Sensor fault analysis of aero-engine using ensemble SCNN and Bayesian interval estimation

Abstract

Sensors of an aircraft engine have the problems of multiple kinds of faults and difficulty to diagnose. Moreover, the diagnosis performance cannot meet practical demands. Therefore, this paper proposes a novel approach for sensor fault diagnosis integrating the advantages of selective ensemble learning, siamese convolutional neural network (SCNN), and Bayesian interval estimation (BIE). The Bayesian interval estimation with hypothesis testing is developed with real-time data update to reduce the confidence interval. The attention mechanism is introduced to enhance fault diagnosis performance. Moreover, ensemble selection learning with Akaike information criteria is proposed to obtain optimal SCNNs.

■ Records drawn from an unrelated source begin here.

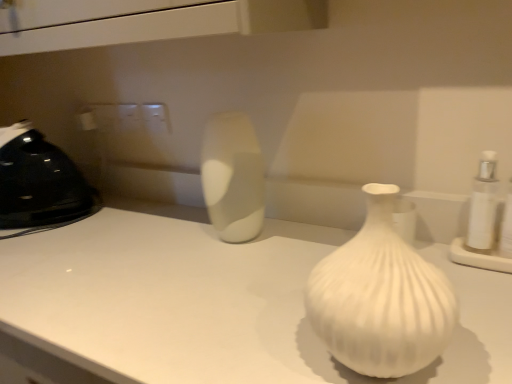
Question: From the image's perspective, is black plastic iron at left on satin white vase at center, the first vase from the back?

Choices:
 (A) no
 (B) yes

Answer: (B)

Question: Considering the relative positions of black plastic iron at left and satin white vase at center, which is the second vase from front to back, in the image provided, is black plastic iron at left behind satin white vase at center, which is the second vase from front to back,?

Choices:
 (A) yes
 (B) no

Answer: (A)

Question: Is black plastic iron at left to the right of satin white vase at center, the first vase from the back, from the viewer's perspective?

Choices:
 (A) yes
 (B) no

Answer: (B)

Question: Is black plastic iron at left wider than satin white vase at center, the first vase from the back?

Choices:
 (A) no
 (B) yes

Answer: (B)

Question: Is black plastic iron at left with satin white vase at center, which is the second vase from front to back?

Choices:
 (A) no
 (B) yes

Answer: (A)

Question: Is satin white vase at center, which is the second vase from front to back, located within black plastic iron at left?

Choices:
 (A) yes
 (B) no

Answer: (B)

Question: Can white matte counter top at center be found inside black plastic iron at left?

Choices:
 (A) yes
 (B) no

Answer: (B)

Question: From a real-world perspective, is black plastic iron at left under white matte counter top at center?

Choices:
 (A) no
 (B) yes

Answer: (A)

Question: Does black plastic iron at left have a larger size compared to white matte counter top at center?

Choices:
 (A) yes
 (B) no

Answer: (B)

Question: Would you consider black plastic iron at left to be distant from white matte counter top at center?

Choices:
 (A) no
 (B) yes

Answer: (A)

Question: Is black plastic iron at left next to white matte counter top at center and touching it?

Choices:
 (A) yes
 (B) no

Answer: (B)

Question: From a real-world perspective, is black plastic iron at left on top of white matte counter top at center?

Choices:
 (A) no
 (B) yes

Answer: (B)

Question: From a real-world perspective, is satin white vase at center, which is the second vase from front to back, over white ribbed vase at center, marked as the 2th vase in a back-to-front arrangement?

Choices:
 (A) no
 (B) yes

Answer: (B)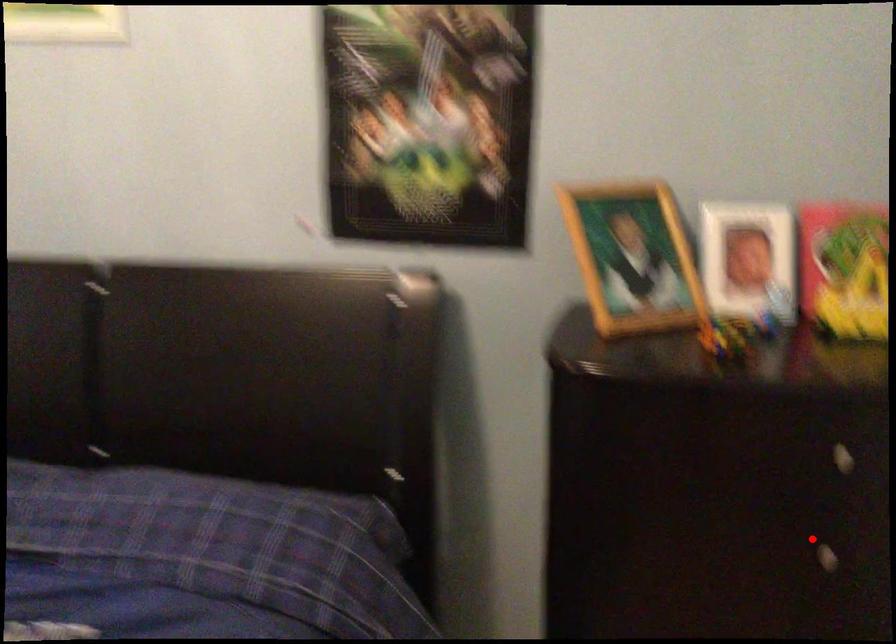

The theorems of convergence and optimal confidence data in ensemble learning are proven. Furthermore, this paper develops a novel improved learning algorithm based on AdaMod (Adaptive and momental bound method) and SGD (stochastic gradient descent), and achieves a new fault diagnosis algorithm to improve the diagnosis performance. The sensor data of aircraft engines from China Eastern Airlines is adopted for validation and experimental results show that proposed approach reaches an excellent tradeoff between sensor diagnosis performance, confidence interval, and runtime. The ablation studies are performed to analyze the role of leaner’s components. The proposed method improves training accuracy by 6.2%, fault diagnosis performance by 5.1%, fault prediction mean result by 4.6%, and fault prediction variance is reduced by 38.1% than the state-of-the-art methods.